* _Material supplied_:

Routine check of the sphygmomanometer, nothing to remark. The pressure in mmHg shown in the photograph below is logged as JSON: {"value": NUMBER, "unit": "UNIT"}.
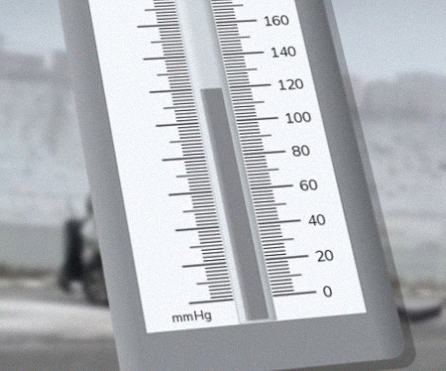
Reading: {"value": 120, "unit": "mmHg"}
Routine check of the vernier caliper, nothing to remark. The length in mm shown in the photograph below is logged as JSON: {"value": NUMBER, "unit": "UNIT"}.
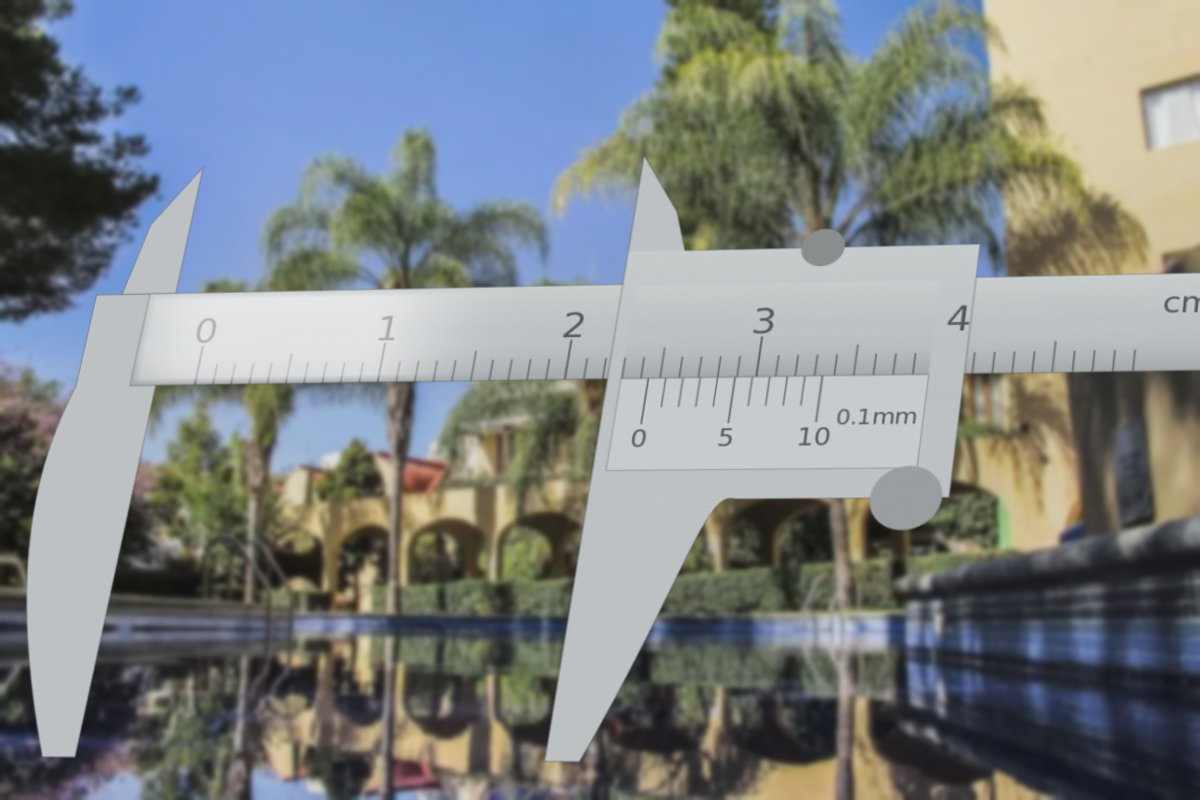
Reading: {"value": 24.4, "unit": "mm"}
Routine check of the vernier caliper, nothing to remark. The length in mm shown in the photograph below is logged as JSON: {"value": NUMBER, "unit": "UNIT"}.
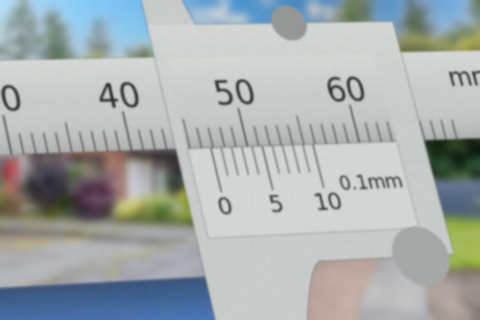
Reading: {"value": 46.8, "unit": "mm"}
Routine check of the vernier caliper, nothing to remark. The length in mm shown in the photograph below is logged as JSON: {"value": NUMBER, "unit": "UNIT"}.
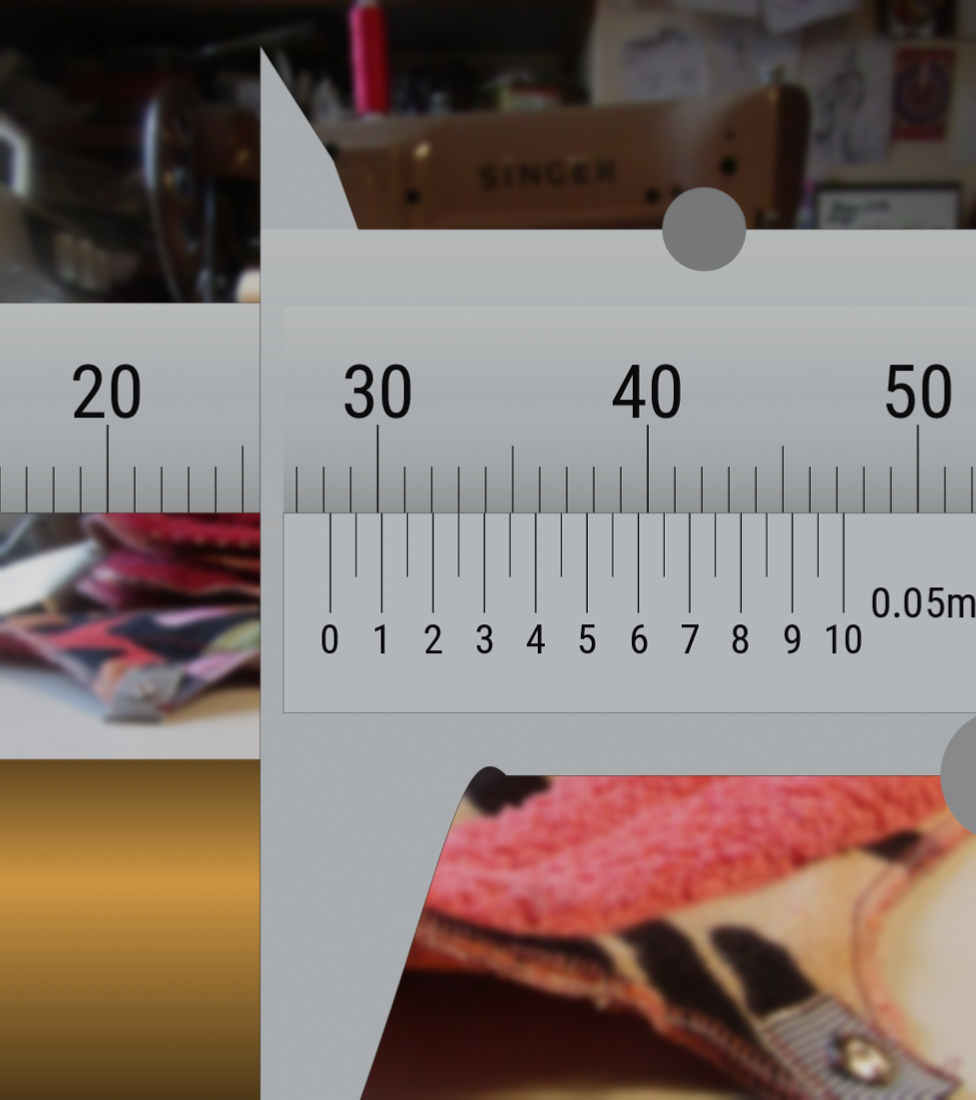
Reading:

* _Problem_:
Copy out all of the data above word for word, leaving out the pictures.

* _Exercise solution_:
Routine check of the sphygmomanometer, nothing to remark. The pressure in mmHg shown in the photograph below is logged as JSON: {"value": NUMBER, "unit": "UNIT"}.
Reading: {"value": 120, "unit": "mmHg"}
Routine check of the vernier caliper, nothing to remark. The length in mm shown in the photograph below is logged as JSON: {"value": NUMBER, "unit": "UNIT"}.
Reading: {"value": 24.4, "unit": "mm"}
Routine check of the vernier caliper, nothing to remark. The length in mm shown in the photograph below is logged as JSON: {"value": NUMBER, "unit": "UNIT"}.
Reading: {"value": 46.8, "unit": "mm"}
Routine check of the vernier caliper, nothing to remark. The length in mm shown in the photograph below is logged as JSON: {"value": NUMBER, "unit": "UNIT"}.
Reading:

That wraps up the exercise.